How common is self-checkout shoplifting?

If anonymous online questionnaires are any indication, very common. When Voucher Codes Pro, a company that offers coupons to internet shoppers, surveyed 2,634 people, nearly 20 percent admitted to having stolen at the self-checkout in the past. More than half of those people said they gamed the system because detection by store security was unlikely.
The Banana Trick and Other Acts of Self-Checkout Thievery
No surprises there. But I found this bit to also be interesting:
In their zeal to cut labor costs, [a 2015 study conducted by criminologists at the University of Leicester] said, supermarkets could be seen as having created “a crime-generating environment” that promotes profit “above social responsibility.”
Maybe it's just me, but I'm pretty sure that people have prioritized their own personal benefit and profit above "social responsibility" long before supermarkets decided that every checkout station being staffed was cutting into shareholder value. And this isn't because people have something against social responsibility (which is one of the weird terms that seems like the mating call of a left-leaning European academic) but because personal benefit, profit, getting ahead in life or whatever you chose to call it have always been pretty much everyone's priority. The issue isn't that people place profit above responsibility - it's that responsibility is a means and profit is often an end. So when responsibility seems like the best way to a better life, people will chose that; when "gaming the system" (or out-and-out theft) seems to be the best way, then it becomes the means of choice.

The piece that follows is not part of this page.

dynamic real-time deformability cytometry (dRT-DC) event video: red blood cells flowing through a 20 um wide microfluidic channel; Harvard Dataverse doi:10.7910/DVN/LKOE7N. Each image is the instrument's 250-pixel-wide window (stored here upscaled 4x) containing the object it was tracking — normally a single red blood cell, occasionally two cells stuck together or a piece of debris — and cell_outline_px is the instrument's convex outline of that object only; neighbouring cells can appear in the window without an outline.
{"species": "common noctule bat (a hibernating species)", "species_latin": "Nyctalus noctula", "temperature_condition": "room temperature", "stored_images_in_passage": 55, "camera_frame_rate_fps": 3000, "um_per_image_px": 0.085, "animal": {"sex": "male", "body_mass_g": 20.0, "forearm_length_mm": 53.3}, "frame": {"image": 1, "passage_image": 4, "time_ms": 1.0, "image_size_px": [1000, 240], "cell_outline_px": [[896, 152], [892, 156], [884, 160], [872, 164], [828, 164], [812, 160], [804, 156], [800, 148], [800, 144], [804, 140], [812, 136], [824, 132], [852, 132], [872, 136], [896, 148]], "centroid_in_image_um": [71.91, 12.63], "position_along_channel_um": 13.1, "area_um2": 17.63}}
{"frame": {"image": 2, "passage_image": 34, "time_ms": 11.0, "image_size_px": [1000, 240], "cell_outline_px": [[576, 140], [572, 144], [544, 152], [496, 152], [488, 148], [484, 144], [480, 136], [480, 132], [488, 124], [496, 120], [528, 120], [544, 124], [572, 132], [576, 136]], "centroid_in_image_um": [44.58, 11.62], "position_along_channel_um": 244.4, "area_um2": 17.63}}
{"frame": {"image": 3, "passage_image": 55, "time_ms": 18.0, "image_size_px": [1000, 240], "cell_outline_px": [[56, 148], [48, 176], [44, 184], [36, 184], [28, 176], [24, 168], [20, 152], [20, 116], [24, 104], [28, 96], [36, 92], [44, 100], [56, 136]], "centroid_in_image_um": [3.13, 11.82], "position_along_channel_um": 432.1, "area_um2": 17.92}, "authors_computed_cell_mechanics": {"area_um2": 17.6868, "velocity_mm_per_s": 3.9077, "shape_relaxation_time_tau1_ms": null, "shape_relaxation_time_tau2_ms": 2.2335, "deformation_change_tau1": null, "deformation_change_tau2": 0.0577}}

It's been pointed out that the social contract, in many cases, really works on the "honor system," and that the main benefit of many rules (and security measures) is to keep honest people honest. One of the things that we learn from the idea that “Anyone who pays for more than half of their stuff in self checkout is a total moron,” as one Redditor put it, is that respect for honesty may be less common than we might like to think.